Echo back every one of the entries that follow, word for word and in the same order.
## BEGIN Available data
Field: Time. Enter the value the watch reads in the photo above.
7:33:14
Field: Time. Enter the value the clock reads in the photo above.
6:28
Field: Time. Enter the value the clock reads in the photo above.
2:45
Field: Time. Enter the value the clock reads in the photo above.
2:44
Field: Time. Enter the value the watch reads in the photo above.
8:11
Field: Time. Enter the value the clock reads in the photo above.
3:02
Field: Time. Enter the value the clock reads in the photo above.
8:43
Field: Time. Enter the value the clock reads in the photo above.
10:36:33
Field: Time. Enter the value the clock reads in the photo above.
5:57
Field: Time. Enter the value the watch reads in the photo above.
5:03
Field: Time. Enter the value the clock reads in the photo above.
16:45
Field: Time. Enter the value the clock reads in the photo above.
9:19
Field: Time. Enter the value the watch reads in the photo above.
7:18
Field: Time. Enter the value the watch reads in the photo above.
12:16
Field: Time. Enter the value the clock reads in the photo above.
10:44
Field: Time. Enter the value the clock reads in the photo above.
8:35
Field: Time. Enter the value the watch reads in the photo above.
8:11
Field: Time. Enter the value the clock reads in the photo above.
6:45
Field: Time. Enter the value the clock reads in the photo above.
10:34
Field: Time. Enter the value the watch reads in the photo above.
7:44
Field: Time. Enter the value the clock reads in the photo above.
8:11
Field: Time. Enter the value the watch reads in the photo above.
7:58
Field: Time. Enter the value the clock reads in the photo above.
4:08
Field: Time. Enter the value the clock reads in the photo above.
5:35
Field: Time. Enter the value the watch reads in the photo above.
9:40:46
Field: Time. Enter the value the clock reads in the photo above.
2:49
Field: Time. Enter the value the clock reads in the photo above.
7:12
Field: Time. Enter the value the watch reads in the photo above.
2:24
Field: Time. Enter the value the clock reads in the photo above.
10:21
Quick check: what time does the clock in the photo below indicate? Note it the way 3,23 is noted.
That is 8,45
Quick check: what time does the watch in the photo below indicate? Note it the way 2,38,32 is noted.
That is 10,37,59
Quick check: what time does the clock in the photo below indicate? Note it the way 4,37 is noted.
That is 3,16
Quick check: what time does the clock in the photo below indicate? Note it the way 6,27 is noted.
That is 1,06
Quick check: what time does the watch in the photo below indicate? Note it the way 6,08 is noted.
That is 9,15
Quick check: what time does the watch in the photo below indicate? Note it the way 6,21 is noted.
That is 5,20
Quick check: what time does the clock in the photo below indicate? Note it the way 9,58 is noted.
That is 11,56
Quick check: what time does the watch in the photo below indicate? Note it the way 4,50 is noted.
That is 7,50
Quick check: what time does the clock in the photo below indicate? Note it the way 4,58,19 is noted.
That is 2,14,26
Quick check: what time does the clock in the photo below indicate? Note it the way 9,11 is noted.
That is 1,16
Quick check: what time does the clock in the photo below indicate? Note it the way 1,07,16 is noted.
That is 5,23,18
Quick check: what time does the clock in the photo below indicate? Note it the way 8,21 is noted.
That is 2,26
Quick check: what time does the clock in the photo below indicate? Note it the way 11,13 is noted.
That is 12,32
## END Available data
> _Reply to the exercise_:
Field: Time. Enter the value the watch reads in the photo above.
7:33:14
Field: Time. Enter the value the clock reads in the photo above.
6:28
Field: Time. Enter the value the clock reads in the photo above.
2:45
Field: Time. Enter the value the clock reads in the photo above.
2:44
Field: Time. Enter the value the watch reads in the photo above.
8:11
Field: Time. Enter the value the clock reads in the photo above.
3:02
Field: Time. Enter the value the clock reads in the photo above.
8:43
Field: Time. Enter the value the clock reads in the photo above.
10:36:33
Field: Time. Enter the value the clock reads in the photo above.
5:57
Field: Time. Enter the value the watch reads in the photo above.
5:03
Field: Time. Enter the value the clock reads in the photo above.
16:45
Field: Time. Enter the value the clock reads in the photo above.
9:19
Field: Time. Enter the value the watch reads in the photo above.
7:18
Field: Time. Enter the value the watch reads in the photo above.
12:16
Field: Time. Enter the value the clock reads in the photo above.
10:44
Field: Time. Enter the value the clock reads in the photo above.
8:35
Field: Time. Enter the value the watch reads in the photo above.
8:11
Field: Time. Enter the value the clock reads in the photo above.
6:45
Field: Time. Enter the value the clock reads in the photo above.
10:34
Field: Time. Enter the value the watch reads in the photo above.
7:44
Field: Time. Enter the value the clock reads in the photo above.
8:11
Field: Time. Enter the value the watch reads in the photo above.
7:58
Field: Time. Enter the value the clock reads in the photo above.
4:08
Field: Time. Enter the value the clock reads in the photo above.
5:35
Field: Time. Enter the value the watch reads in the photo above.
9:40:46
Field: Time. Enter the value the clock reads in the photo above.
2:49
Field: Time. Enter the value the clock reads in the photo above.
7:12
Field: Time. Enter the value the watch reads in the photo above.
2:24
Field: Time. Enter the value the clock reads in the photo above.
10:21
Quick check: what time does the clock in the photo below indicate? Note it the way 3,23 is noted.
That is 8,45
Quick check: what time does the watch in the photo below indicate? Note it the way 2,38,32 is noted.
That is 10,37,59
Quick check: what time does the clock in the photo below indicate? Note it the way 4,37 is noted.
That is 3,16
Quick check: what time does the clock in the photo below indicate? Note it the way 6,27 is noted.
That is 1,06
Quick check: what time does the watch in the photo below indicate? Note it the way 6,08 is noted.
That is 9,15
Quick check: what time does the watch in the photo below indicate? Note it the way 6,21 is noted.
That is 5,20
Quick check: what time does the clock in the photo below indicate? Note it the way 9,58 is noted.
That is 11,56
Quick check: what time does the watch in the photo below indicate? Note it the way 4,50 is noted.
That is 7,50
Quick check: what time does the clock in the photo below indicate? Note it the way 4,58,19 is noted.
That is 2,14,26
Quick check: what time does the clock in the photo below indicate? Note it the way 9,11 is noted.
That is 1,16
Quick check: what time does the clock in the photo below indicate? Note it the way 1,07,16 is noted.
That is 5,23,18
Quick check: what time does the clock in the photo below indicate? Note it the way 8,21 is noted.
That is 2,26
Quick check: what time does the clock in the photo below indicate? Note it the way 11,13 is noted.
That is 12,32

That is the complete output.